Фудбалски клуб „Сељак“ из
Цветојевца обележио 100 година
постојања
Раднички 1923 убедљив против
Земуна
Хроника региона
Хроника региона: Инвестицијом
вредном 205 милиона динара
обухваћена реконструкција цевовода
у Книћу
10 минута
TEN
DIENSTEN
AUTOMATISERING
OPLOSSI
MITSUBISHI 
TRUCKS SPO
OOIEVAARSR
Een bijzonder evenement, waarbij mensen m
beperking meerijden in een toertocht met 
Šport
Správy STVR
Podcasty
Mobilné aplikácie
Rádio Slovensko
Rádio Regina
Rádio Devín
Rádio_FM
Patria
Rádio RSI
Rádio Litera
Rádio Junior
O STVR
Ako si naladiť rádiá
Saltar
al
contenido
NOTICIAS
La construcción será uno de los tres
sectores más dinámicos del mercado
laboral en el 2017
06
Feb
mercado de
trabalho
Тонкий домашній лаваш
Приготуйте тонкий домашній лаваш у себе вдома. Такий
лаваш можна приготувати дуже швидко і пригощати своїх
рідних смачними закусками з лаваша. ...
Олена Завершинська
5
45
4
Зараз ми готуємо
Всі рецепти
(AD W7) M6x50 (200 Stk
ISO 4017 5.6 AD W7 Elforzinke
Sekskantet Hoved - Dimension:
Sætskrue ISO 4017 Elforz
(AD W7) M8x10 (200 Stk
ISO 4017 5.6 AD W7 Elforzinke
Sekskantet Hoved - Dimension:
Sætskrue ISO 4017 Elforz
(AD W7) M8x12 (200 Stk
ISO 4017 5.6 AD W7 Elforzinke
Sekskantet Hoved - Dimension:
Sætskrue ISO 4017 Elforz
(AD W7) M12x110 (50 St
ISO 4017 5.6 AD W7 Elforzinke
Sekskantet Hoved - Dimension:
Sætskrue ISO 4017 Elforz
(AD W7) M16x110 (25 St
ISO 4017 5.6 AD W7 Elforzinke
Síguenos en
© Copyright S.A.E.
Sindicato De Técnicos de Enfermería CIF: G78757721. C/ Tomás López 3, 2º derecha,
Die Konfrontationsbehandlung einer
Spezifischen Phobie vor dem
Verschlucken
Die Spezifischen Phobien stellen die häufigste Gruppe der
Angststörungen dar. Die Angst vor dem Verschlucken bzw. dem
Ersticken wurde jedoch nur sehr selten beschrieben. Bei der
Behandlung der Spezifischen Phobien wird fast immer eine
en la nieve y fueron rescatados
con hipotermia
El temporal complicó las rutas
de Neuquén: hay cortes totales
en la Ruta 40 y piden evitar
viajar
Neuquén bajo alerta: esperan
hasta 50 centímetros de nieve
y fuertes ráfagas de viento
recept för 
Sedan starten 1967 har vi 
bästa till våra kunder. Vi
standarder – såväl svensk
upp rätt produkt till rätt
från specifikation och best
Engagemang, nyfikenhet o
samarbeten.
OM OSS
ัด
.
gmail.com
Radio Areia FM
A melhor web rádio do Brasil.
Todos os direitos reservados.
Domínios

..........

Reproduce every line of the entries above, unchanged, from the very first one down to and including the line containing "Neuquén bajo alerta: esperan".

Фудбалски клуб „Сељак“ из
Цветојевца обележио 100 година
постојања
Раднички 1923 убедљив против
Земуна
Хроника региона
Хроника региона: Инвестицијом
вредном 205 милиона динара
обухваћена реконструкција цевовода
у Книћу
10 минута
TEN
DIENSTEN
AUTOMATISERING
OPLOSSI
MITSUBISHI 
TRUCKS SPO
OOIEVAARSR
Een bijzonder evenement, waarbij mensen m
beperking meerijden in een toertocht met 
Šport
Správy STVR
Podcasty
Mobilné aplikácie
Rádio Slovensko
Rádio Regina
Rádio Devín
Rádio_FM
Patria
Rádio RSI
Rádio Litera
Rádio Junior
O STVR
Ako si naladiť rádiá
Saltar
al
contenido
NOTICIAS
La construcción será uno de los tres
sectores más dinámicos del mercado
laboral en el 2017
06
Feb
mercado de
trabalho
Тонкий домашній лаваш
Приготуйте тонкий домашній лаваш у себе вдома. Такий
лаваш можна приготувати дуже швидко і пригощати своїх
рідних смачними закусками з лаваша. ...
Олена Завершинська
5
45
4
Зараз ми готуємо
Всі рецепти
(AD W7) M6x50 (200 Stk
ISO 4017 5.6 AD W7 Elforzinke
Sekskantet Hoved - Dimension:
Sætskrue ISO 4017 Elforz
(AD W7) M8x10 (200 Stk
ISO 4017 5.6 AD W7 Elforzinke
Sekskantet Hoved - Dimension:
Sætskrue ISO 4017 Elforz
(AD W7) M8x12 (200 Stk
ISO 4017 5.6 AD W7 Elforzinke
Sekskantet Hoved - Dimension:
Sætskrue ISO 4017 Elforz
(AD W7) M12x110 (50 St
ISO 4017 5.6 AD W7 Elforzinke
Sekskantet Hoved - Dimension:
Sætskrue ISO 4017 Elforz
(AD W7) M16x110 (25 St
ISO 4017 5.6 AD W7 Elforzinke
Síguenos en
© Copyright S.A.E.
Sindicato De Técnicos de Enfermería CIF: G78757721. C/ Tomás López 3, 2º derecha,
Die Konfrontationsbehandlung einer
Spezifischen Phobie vor dem
Verschlucken
Die Spezifischen Phobien stellen die häufigste Gruppe der
Angststörungen dar. Die Angst vor dem Verschlucken bzw. dem
Ersticken wurde jedoch nur sehr selten beschrieben. Bei der
Behandlung der Spezifischen Phobien wird fast immer eine
en la nieve y fueron rescatados
con hipotermia
El temporal complicó las rutas
de Neuquén: hay cortes totales
en la Ruta 40 y piden evitar
viajar
Neuquén bajo alerta: esperan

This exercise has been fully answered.